• **What you will do**: Would you reproduce, word for word, only the lines running from the top of the data through the line containing "ring pip: (193, 237)", and none of the pictures?

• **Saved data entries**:
- Opening Delimiter -

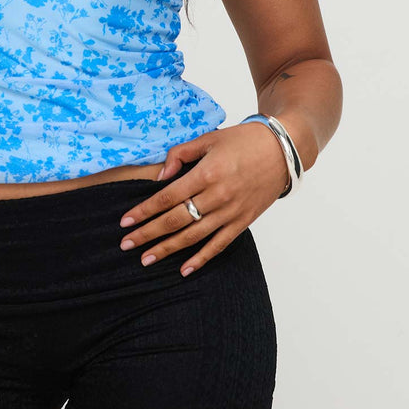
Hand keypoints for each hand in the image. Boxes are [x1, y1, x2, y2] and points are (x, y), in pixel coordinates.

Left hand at [117, 122, 289, 275]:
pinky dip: (201, 259)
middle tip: (126, 245)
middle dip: (148, 234)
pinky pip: (219, 245)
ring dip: (167, 249)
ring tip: (146, 259)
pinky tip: (184, 269)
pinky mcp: (243, 222)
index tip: (125, 222)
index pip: (167, 198)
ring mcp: (231, 212)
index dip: (144, 211)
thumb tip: (160, 177)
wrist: (282, 150)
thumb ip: (181, 155)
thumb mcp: (209, 138)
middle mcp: (218, 196)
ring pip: (193, 237)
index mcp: (207, 174)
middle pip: (176, 220)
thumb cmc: (243, 140)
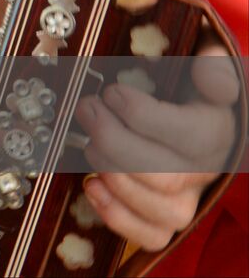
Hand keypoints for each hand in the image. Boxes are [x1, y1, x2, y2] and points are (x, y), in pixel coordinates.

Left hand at [77, 41, 240, 250]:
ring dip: (113, 175)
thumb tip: (207, 67)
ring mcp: (187, 199)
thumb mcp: (207, 71)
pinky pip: (151, 235)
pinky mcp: (166, 218)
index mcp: (215, 132)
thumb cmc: (190, 92)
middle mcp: (204, 171)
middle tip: (87, 109)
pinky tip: (91, 186)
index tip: (112, 92)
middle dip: (113, 141)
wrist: (194, 120)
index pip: (188, 135)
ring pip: (157, 206)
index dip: (142, 114)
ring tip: (88, 143)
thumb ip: (214, 68)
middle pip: (163, 175)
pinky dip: (117, 216)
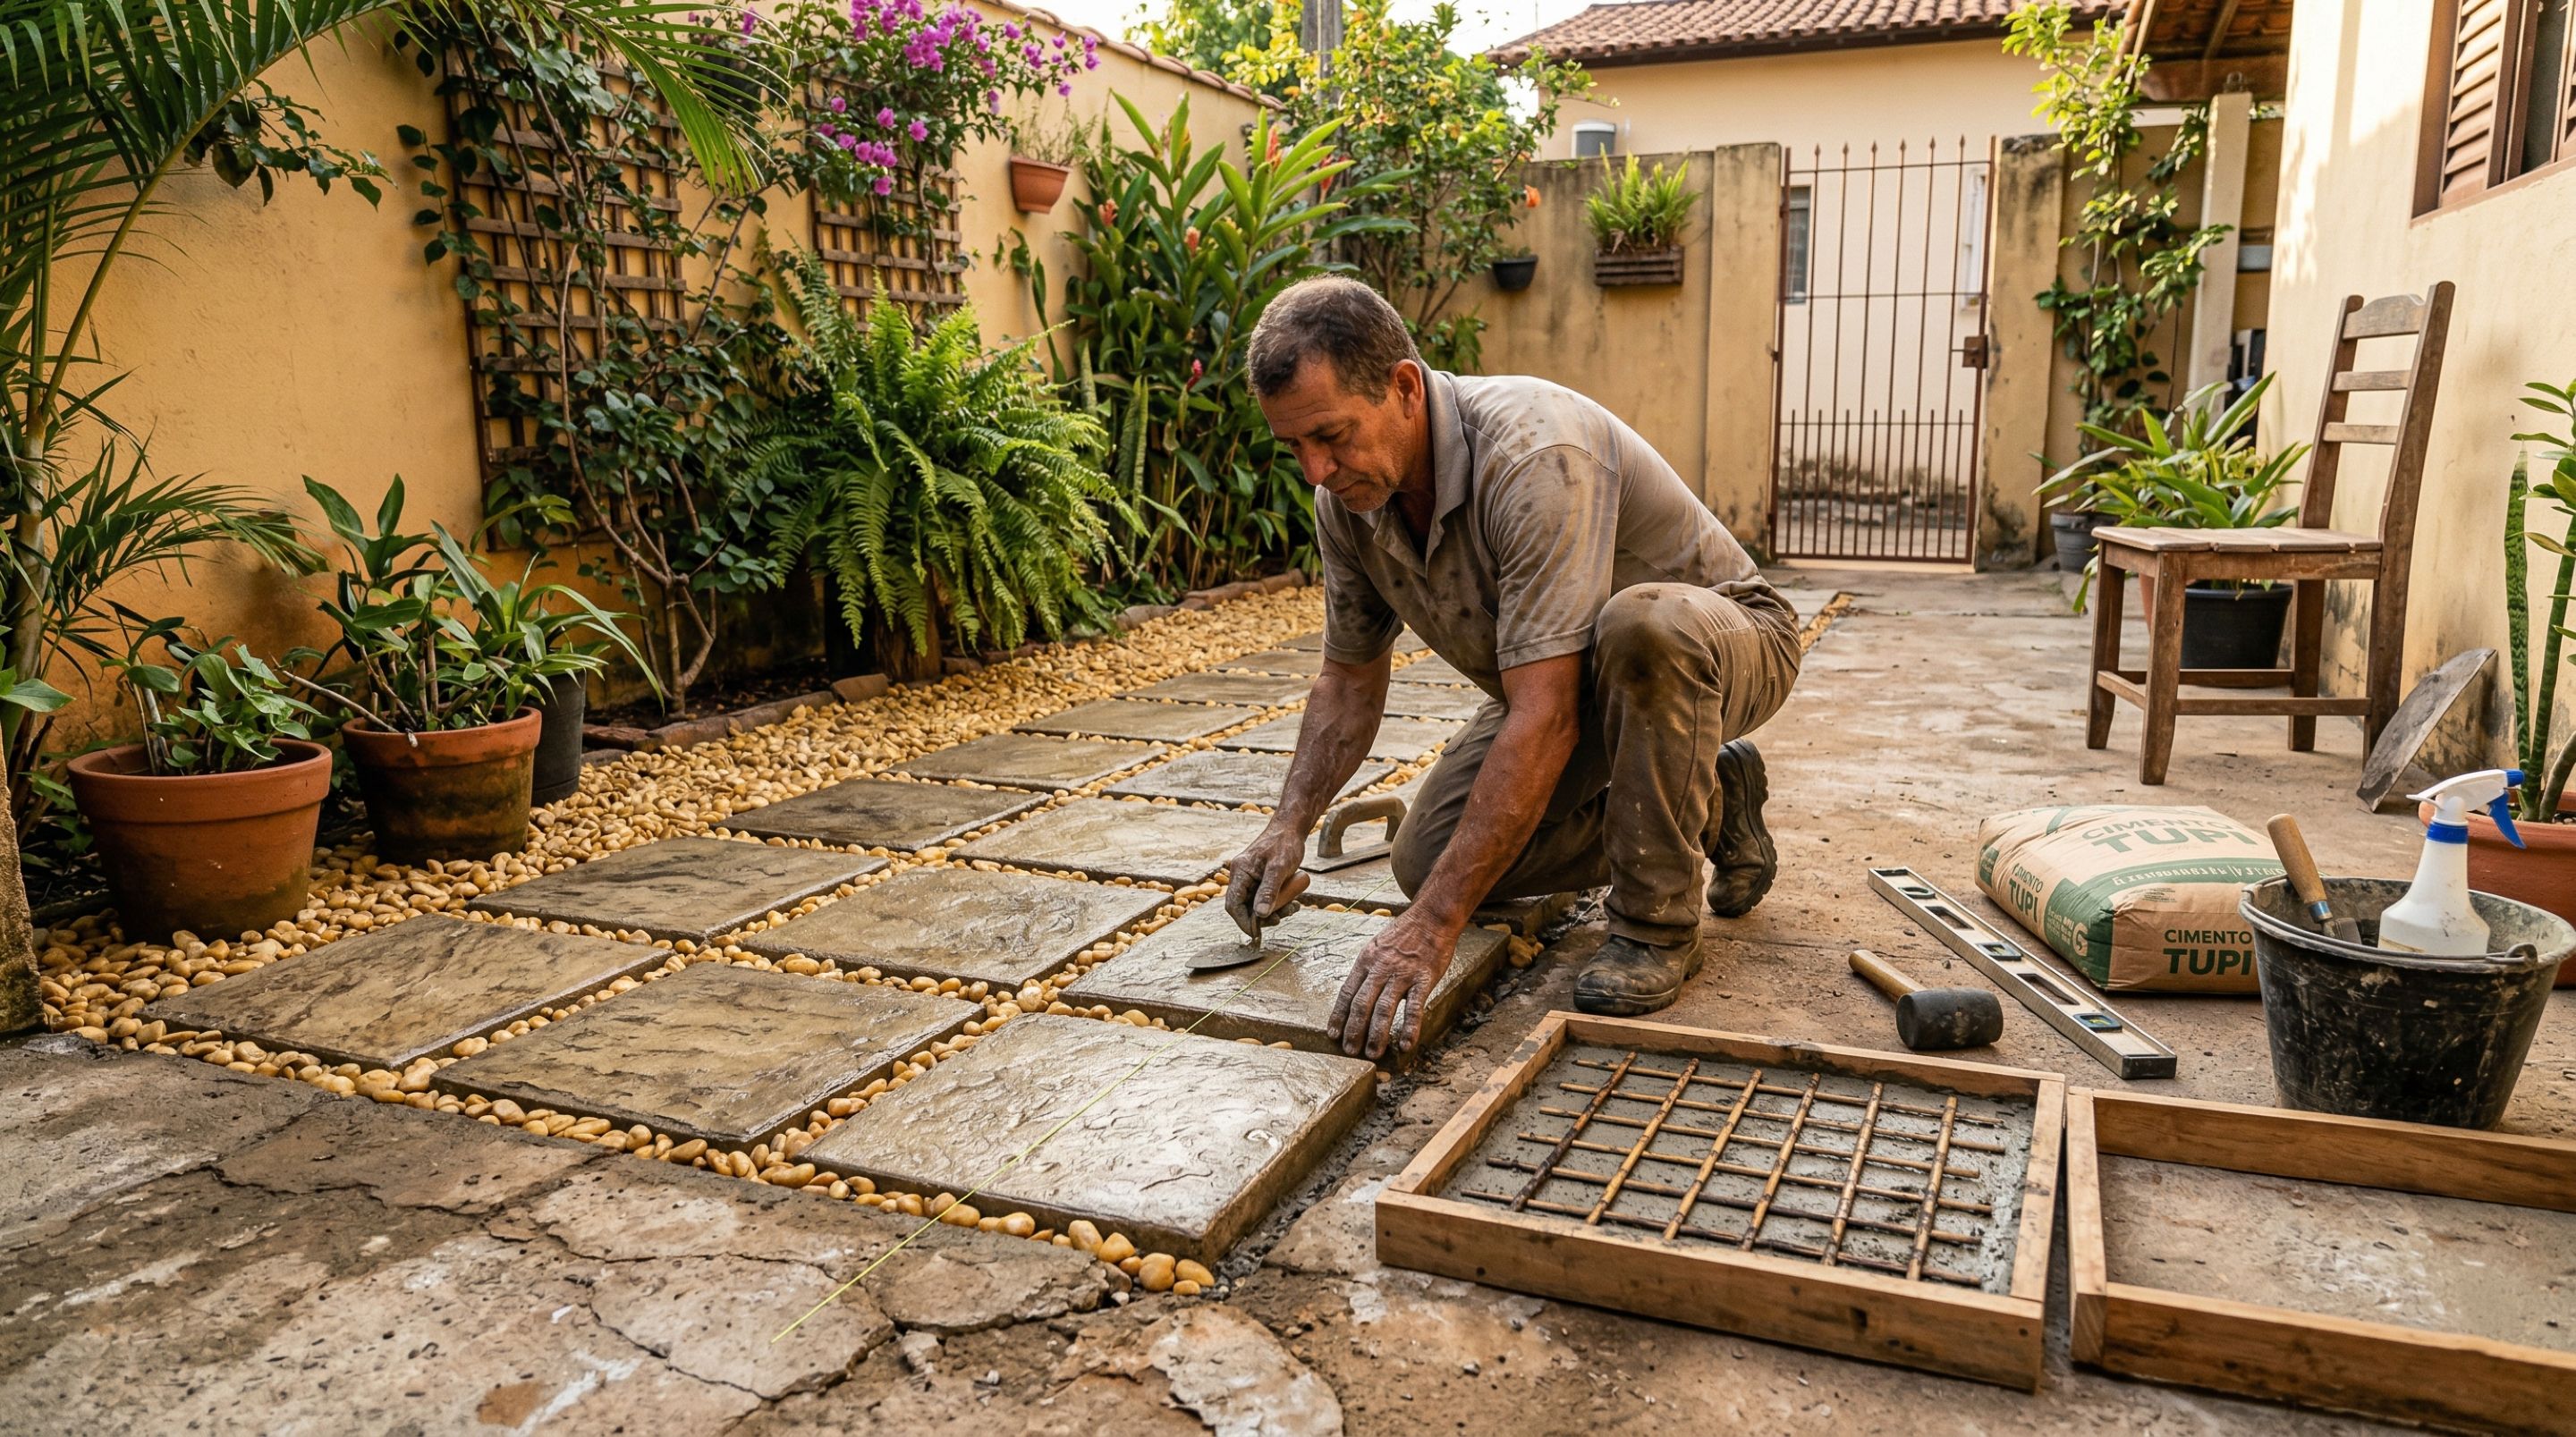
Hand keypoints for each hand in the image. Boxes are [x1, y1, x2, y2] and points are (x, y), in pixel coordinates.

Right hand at [1224, 824, 1310, 938]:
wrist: (1291, 829)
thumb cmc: (1285, 844)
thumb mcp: (1279, 868)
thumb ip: (1269, 891)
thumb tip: (1261, 915)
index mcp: (1240, 871)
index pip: (1233, 904)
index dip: (1243, 921)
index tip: (1256, 933)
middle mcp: (1242, 876)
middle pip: (1244, 907)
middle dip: (1262, 917)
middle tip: (1281, 918)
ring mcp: (1251, 879)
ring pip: (1256, 904)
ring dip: (1274, 911)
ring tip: (1292, 908)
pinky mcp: (1260, 880)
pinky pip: (1265, 898)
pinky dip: (1278, 904)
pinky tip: (1292, 903)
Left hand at [1329, 908, 1460, 1059]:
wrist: (1432, 916)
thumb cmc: (1405, 934)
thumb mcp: (1377, 945)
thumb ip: (1368, 969)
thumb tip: (1357, 995)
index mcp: (1366, 960)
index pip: (1347, 992)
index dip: (1339, 1015)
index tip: (1333, 1034)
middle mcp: (1380, 968)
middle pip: (1362, 1004)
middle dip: (1354, 1030)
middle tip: (1350, 1051)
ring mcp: (1402, 973)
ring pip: (1384, 1008)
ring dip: (1377, 1034)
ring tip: (1373, 1053)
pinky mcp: (1424, 978)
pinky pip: (1414, 1007)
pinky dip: (1409, 1027)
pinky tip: (1405, 1044)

- Closing Delimiter -

• **Answer to the problem**:
Hand keypoints for each hand in the image. Boxes are [x1, y1, x2, y2] and points are (x, y), in pixel coordinates.

Left hand at [117, 122, 289, 275]:
pinky dip: (201, 259)
middle tip: (126, 245)
middle dip: (148, 234)
pinky pip: (219, 245)
ring dip: (167, 249)
ring tip: (146, 259)
pinky tip: (184, 269)
pinky mcp: (243, 222)
index tip: (125, 222)
index pip: (167, 198)
ring mcp: (231, 212)
index dip: (144, 211)
thumb tip: (160, 177)
wrist: (282, 150)
thumb ip: (181, 155)
thumb mcp: (209, 138)
middle mcp: (218, 196)
ring pip: (193, 237)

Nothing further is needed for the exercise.